En un rincón olvidado del mundo, donde las montañas tocaban el cielo y los ríos cantaban a las estrellas, vivía un príncipe llamado Alejandro. Héroe en las batallas que luchaba por su reino, pero en su corazón latía un anhelo que las espadas no podían satisfacer: el deseo de conocer lo auténtico, lo verdadero.
Un día, mientras sus caballos galopaban sobre senderos cubiertos de flores silvestres, Alejandro se perdió en la bruma de un bosque encantado. Allí, entre la danza de hojas verdes, sus ojos se encontraron con los de una aldeana llamada Luna. Era hija del sol y la luna, la guardiana de los sueños que tejía con sus manos la magia de la vida. Con un vestido de algodón que parecía susurrar secretos al viento, Luna recogía flores para dar color a su mundo.
El príncipe, cautivado por su risa, se acercó con la timidez del que sabe que pertenece a mundos diferentes. “¿Cómo puede una simple aldeana encerrar tanto encanto?”, pensó mientras sus manos tocaban la hierba, como si fuera un tesoro prohibido. Luna lo miró con curiosidad, y en ese intercambio de miradas, el aire se cargó de posibilidades, y el murmullo del bosque se convirtió en un eco de sus corazones.

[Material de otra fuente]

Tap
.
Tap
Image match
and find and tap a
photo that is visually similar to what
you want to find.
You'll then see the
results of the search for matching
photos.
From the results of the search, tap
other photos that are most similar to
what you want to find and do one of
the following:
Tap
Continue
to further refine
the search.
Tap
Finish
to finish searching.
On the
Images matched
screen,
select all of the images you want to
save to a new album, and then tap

Los días se convirtieron en semanas, y las semanas en meses. Alejandro regresaba al bosque, siempre oculto tras la bruma que protegía su secreto. Entre risas compartidas y confidencias susurradas, los dos cultivaron un amor que florecía en los rincones más recónditos de sus almas. Juntos, construyeron castillos de sueños de papel y tejieron coronas de margaritas, riendo de la grandeza que jamás necesitarían para ser felices.
Sin embargo, la realidad golpeó a sus puertas. Alejandro era un príncipe y su destino estaba sellado con los hilos de la nobleza. En su hogar, lo esperaban compromisos y promesas de alianzas. «No puedo dejarla», murmuraba cada mañana, ignorando la sombra que se cernía sobre su amor. “¿Cómo podría?” Pero la presión del deber pronto fue abrumadora.
Una noche, bajo la tenue luz de las estrellas, Luna había sentido el cambio en el corazón de su amado. Convirtiendo su tristeza en fortaleza, tomó una decisión. “Alejandro, el amor verdadero no es un lastre, sino un impulso”, dijo, mostrando a su príncipe que el amor no podría ser encerrado entre muros y coronas. “Viviré mi vida aquí, en esta tierra que tanto amo, y te liberaré.”
Con lágrimas en los ojos, Alejandro tomó la mano de Luna y prometió regresar. La marea del deber lo llevó de vuelta a su castillo, mientras el viento en el bosque se llevaba sus murmullos de amor. Sin embargo, en el fondo de su ser, el eco de la risa de Luna jamás dejó de sonar.
Años después, un gran festival iluminó el reino. Alejandro, vestido con su armadura brillante, fue el centro de atención, pero su corazón seguía volando entre flores en un bosque lejano. Una melancólica melodía hizo que su pecho se apretara: era una canción que Luna había cantado, un canto de libertad y amor eterno.
De repente, una figura conocida emergió entre la multitud. Era ella, con su vestido de flores silvestres, tan radiante como el día en que se conocieron. El mundo se detuvo en aquel instante, y todas las cadenas que los ataban se deshicieron. Con una mirada profunda, ambos se acercaron, hasta que el aire quedó cargado de promesas y abrazos que nunca se habían dado.
Luna, con una sonrisa que parecía iluminar el universo, le dijo: «Alejandro, el amor no necesita coronas, merece ser vivido». El príncipe comprendió que la verdadera fortaleza residía en unirse sin restricciones, en ser dos almas volando en libertad. Juntos decidieron llevar su amor a donde pertenecía, a un camino en el que los príncipes y las aldeanas danzaban bajo un cielo donde las estrellas se reían de la indiferencia de los tronos.
Y así, mano a mano, caminaron hacia el horizonte, dejando atrás los paradigmas medievales y, con cada paso, crearon su propia historia.